## Documento de origem
=======

No confronto entre alvinegros
no Mineirão, sobrou pancadaria
e faltou futebol. Se o juiz fosse rigoroso, o jogo terminaria com, no
mínimo, uns quatro jogadores a
menos, dois de cada time.
Aliás, se o juiz tivesse apitado,
logo no começo, o pênalti claro do
corintiano Fábio Luciano sobre
Cleisson, talvez a partida não tivesse descarrilhado. Talvez, também, se o cartão amarelo significasse mais que uma mera multa
de US$ 100 na Libertadores, a violência e as reclamações tivessem
sido mais contidas.
Quanto ao futebol, o Corinthians que se cuide, pois no jogo
de volta, no Morumbi, não contará com Dida -que mais uma vez
salvou a pátria mosqueteira nos
momentos de sufoco. Graças à
marcação por pressão do Atlético,
o Corinthians tinha dificuldade
de ultrapassar sua intermediária
e fazer valer seu ponto forte: o toque de bola do meio-campo.
Enquanto isso, ou melhor, um
pouco depois, o Palmeiras deu
um show de eficiência, suportando a pressão do Atlas para depois
liquidar o adversário por 2 a 0.
É admirável a capacidade de
Scolari de fazer, com qualquer
grupo de jogadores e sob as mais
variadas condições, um time de
futebol. Do mais tosco ao virtuose, todos os seus atletas são membros solidários de um organismo
dinâmico e incansável.
Mas esse combativo espírito de
equipe não levaria a nada se não
fosse o talento de alguns jogadores. Anteontem, além das defesas
prodigiosas de Marcos e do instinto definidor de Pena e Euller, foram os passes inteligentes de Alex
e Júnior que definiram o jogo.

=======

Segundo o texto sobre os jogos de Corinthians e Palmeiras, qual jogador o Corinthians não terá no jogo de volta, no Morumbi? Os registros formam um material independente do texto.

## Dados fornecidos
=======

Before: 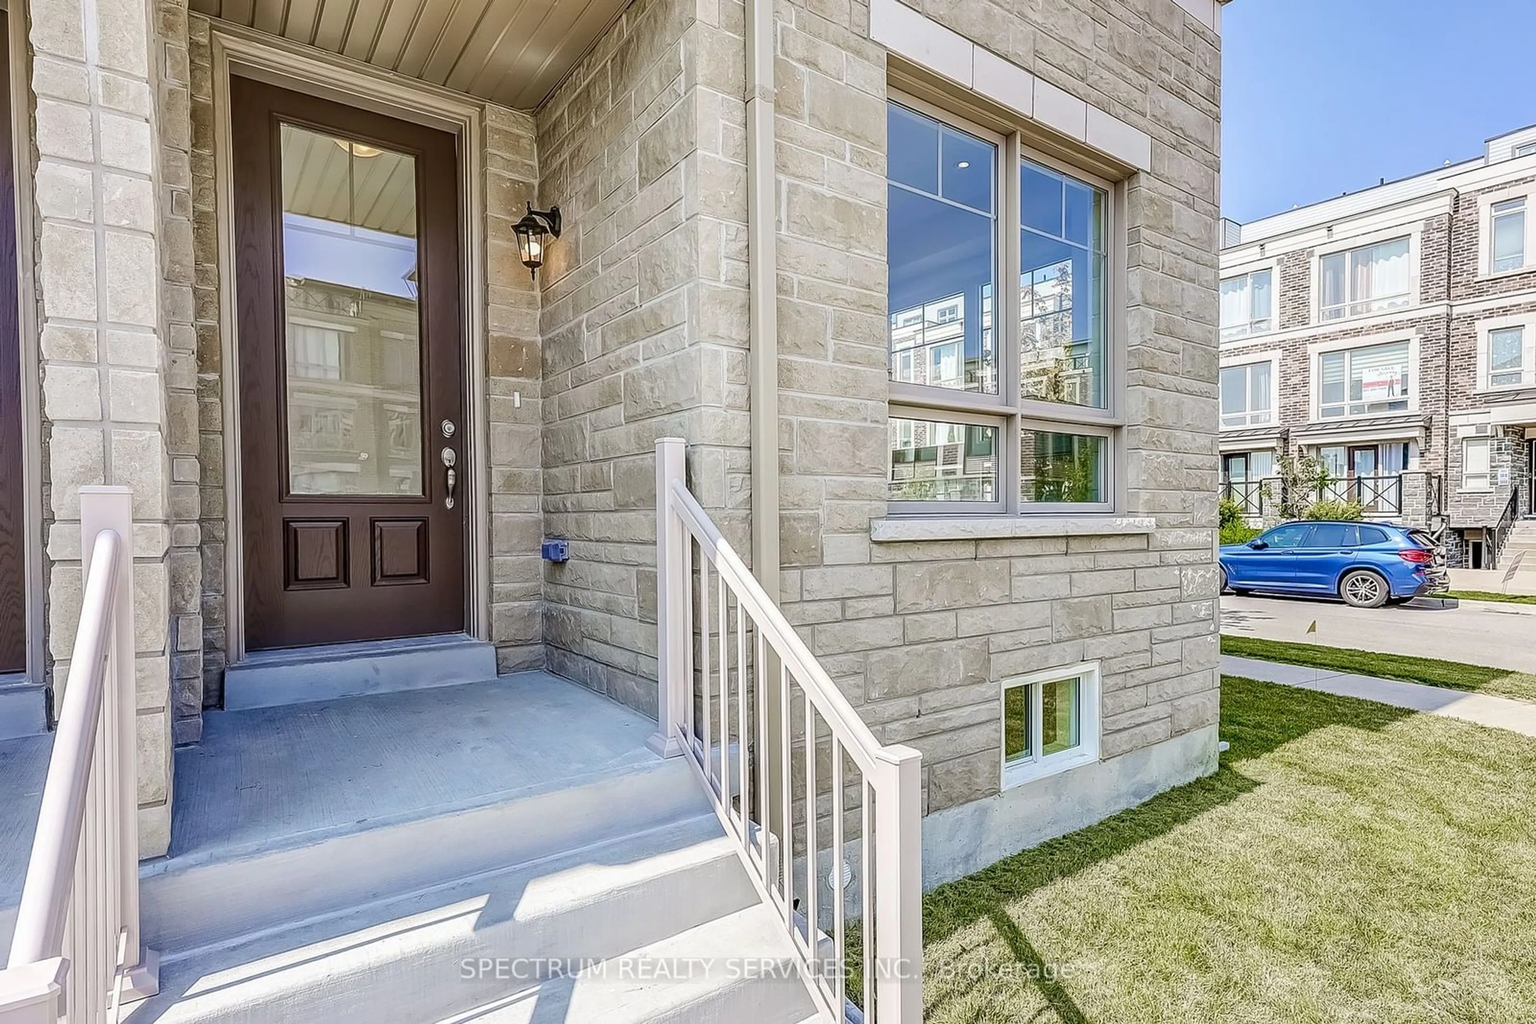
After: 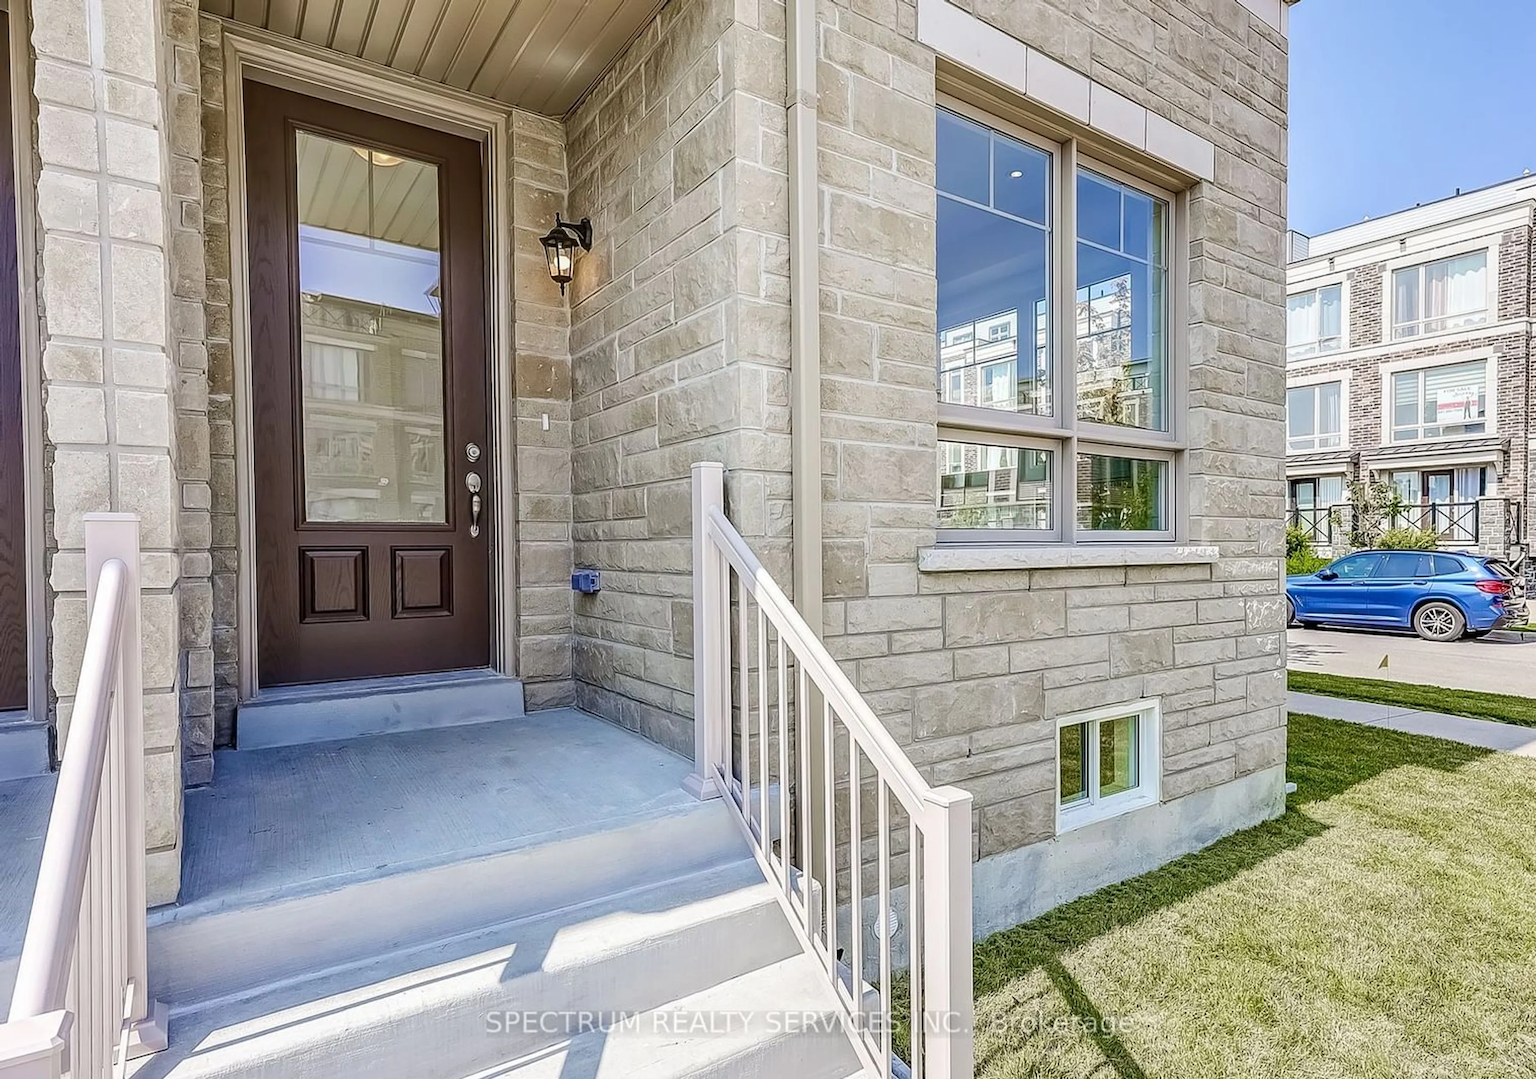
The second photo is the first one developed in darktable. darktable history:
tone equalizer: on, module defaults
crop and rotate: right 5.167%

=======

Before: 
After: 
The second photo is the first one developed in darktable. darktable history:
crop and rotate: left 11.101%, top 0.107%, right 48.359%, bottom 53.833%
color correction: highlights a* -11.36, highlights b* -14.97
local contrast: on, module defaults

=======

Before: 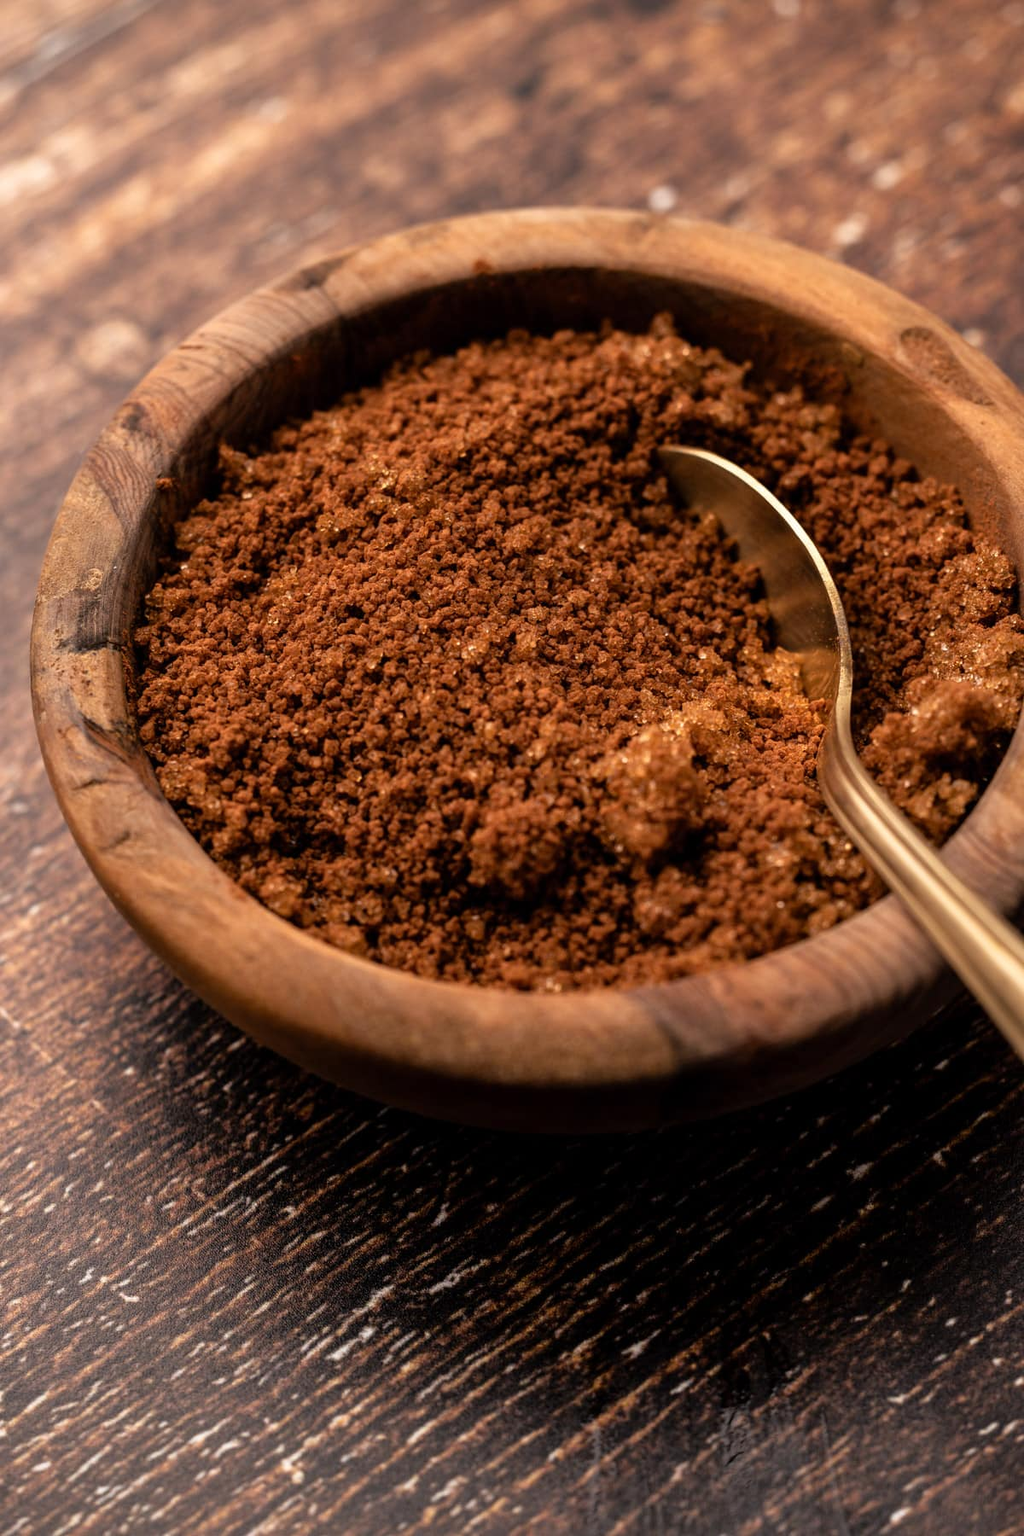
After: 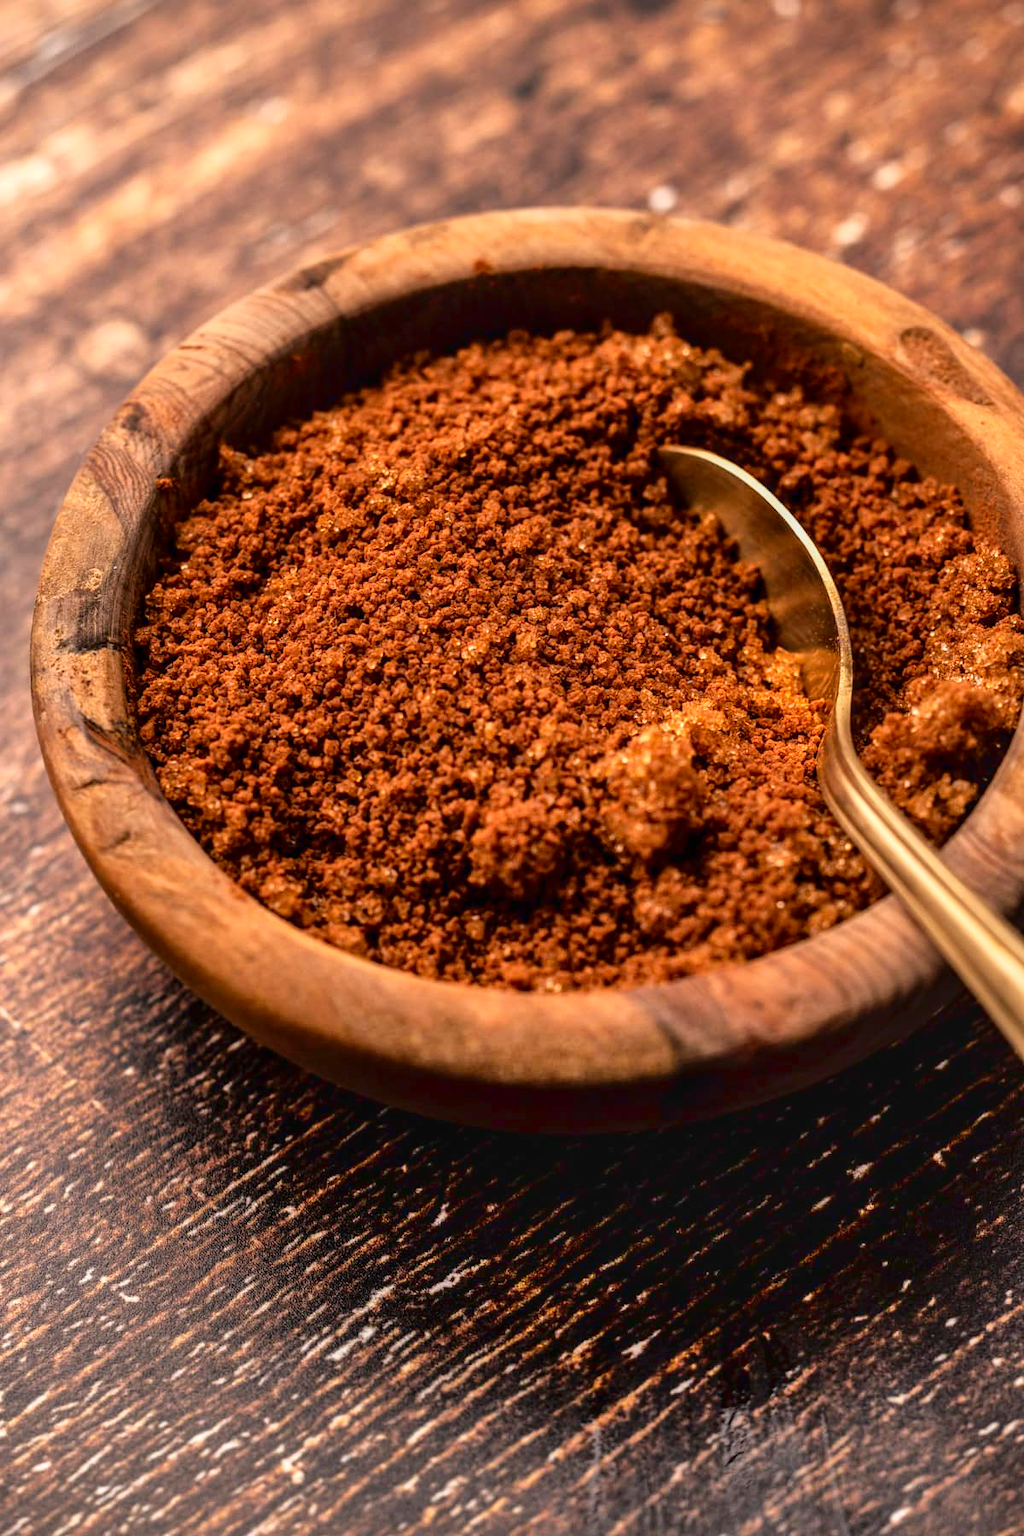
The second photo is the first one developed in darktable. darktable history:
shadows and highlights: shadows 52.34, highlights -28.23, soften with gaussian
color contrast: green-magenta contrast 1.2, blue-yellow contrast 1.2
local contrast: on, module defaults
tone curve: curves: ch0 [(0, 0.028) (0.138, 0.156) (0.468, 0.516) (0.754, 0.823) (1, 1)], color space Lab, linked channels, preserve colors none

=======

## Resposta correta
Dida.